Das Innere nach außen
Die Präparate der pathologischen Sammlung der "Charitè" in Berlin erwecken beim ersten Hinsehen einen Schauder, der zugleich schwer erträglich wie auch faszinierend wirkt. Man kann kaum hin und nur schwer wieder wegsehen. Die Monstrosität ihrer Erscheinungen bilden einen so unsäglichen Kontrast zu der Unschuld Ihrer Frühkindlichkeit, dass es einem Schmerzen verursacht.
Die Anlage einer solchen Sammlung verfolgt wohl den Zweck, die Missbildungen zu typisieren und damit wissenschaftlich und auch emotional begreifbar zu machen. Die Möglichkeit, verschiedene Typen zuordnen zu können, Vergleiche anzustellen, Gemeinsames und Unterschiedliches zu benennen, erleichtert den Umgang mit dem Phänomen der Verwachsungen.

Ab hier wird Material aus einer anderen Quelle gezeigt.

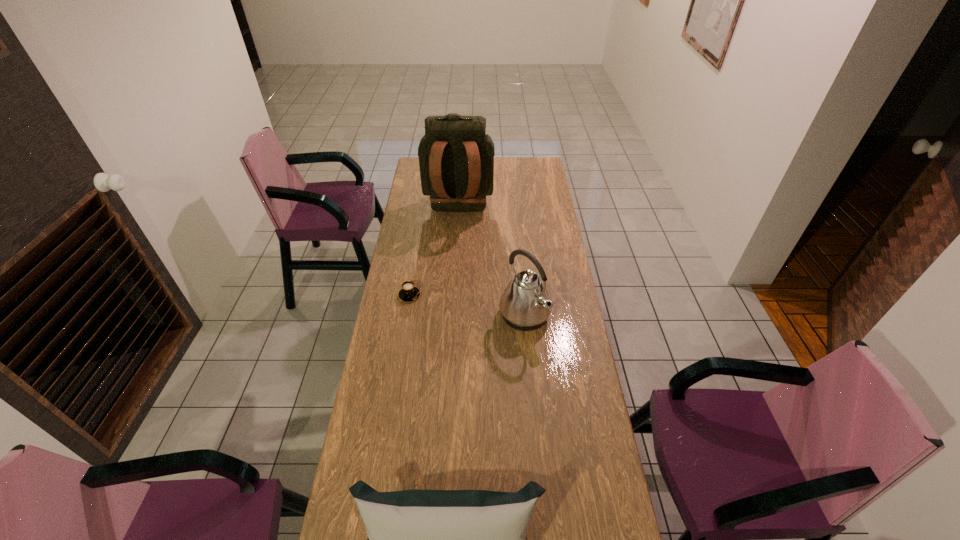
Locate an element on the screen. the farthest object is located at coordinates pyautogui.click(x=456, y=157).

Identify the location of the tallest object. This screenshot has height=540, width=960. (456, 157).

The image size is (960, 540). Find the location of `kettle`. kettle is located at coordinates (525, 305).

Identify the location of the shortest object. (408, 293).

Where is `vacant area located on the back of the backpack`? vacant area located on the back of the backpack is located at coordinates (454, 291).

You are a GUI agent. You are given a task and a screenshot of the screen. Output one action in this format:
    pyautogui.click(x=<x>, y=<y>)
    Task: Click on the free location located on the back of the kettle
    
    Given the screenshot: What is the action you would take?
    pyautogui.click(x=520, y=275)

Find the location of `vacant area situated 0.340m on the right of the cappuccino`. vacant area situated 0.340m on the right of the cappuccino is located at coordinates (502, 295).

The image size is (960, 540). I want to click on backpack that is at the left edge, so click(456, 157).

Locate an element on the screen. cappuccino located in the left edge section of the desktop is located at coordinates (408, 293).

You are a GUI agent. You are given a task and a screenshot of the screen. Output one action in this format:
    pyautogui.click(x=<x>, y=<y>)
    Task: Click on the object that is at the right edge
    The image size is (960, 540).
    Given the screenshot: What is the action you would take?
    pyautogui.click(x=525, y=305)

Wagt man aber den genaueren Blick auf diese seltsamen Geschöpfe, eröffnet sich einem ein reich schillerndes Panoptikum menschlichen Werdens, Lebens und Vergehens. Hinausgehend über die nahe liegenden biologischen und soziologischen Fragen nach den Ursachen des Fehlwachstums und den Umständen der Schwangerschaft und Geburt, beginnt man diese Wesen als etwas Eigenes zu verstehen. Man betritt eine separate Welt, die, wiewohl untrennbar mit unserem Leben verbunden, doch wie ein verbotenes Land wirkt, ein Land voll ungeahnter Möglichkeiten und Gefahren. Es wird einem bewusst, eine wie dünne Schicht das ist, was man als richtige, normale äußere Form des Menschen erachtet, wie vielfältig die Möglichkeiten sind, in der Entstehung dieser Körperlichkeit andere Wege einzuschlagen.
Man blickt in den Brutofen des Lebens.
Überrascht sieht man sich einer Ansammlung von Archetypen der menschlichen Existenz gegenüber. In den Körpern und Gesichtern drücken sich Urängste und Urhoffnungen aus, die ganze Palette menschlicher Gefühle: Vom qualvollen Schrei bis zum unbeschwerten Grinsen, vom erbitterten Zorn bis zu lächelnder Glückseligkeit, von sklavenhafter Gebundenheit bis zu tänzerischer Verzückung, von bohrender Stumpfheit bis zu göttlicher Weisheit - alles tritt einem in allegorischer Expressivität entgegen.
Den Blick dafür zu öffnen, habe ich diese Bilder gezeichnet.
Ich empfehle sie Ihnen zu respektvoller Betrachtung.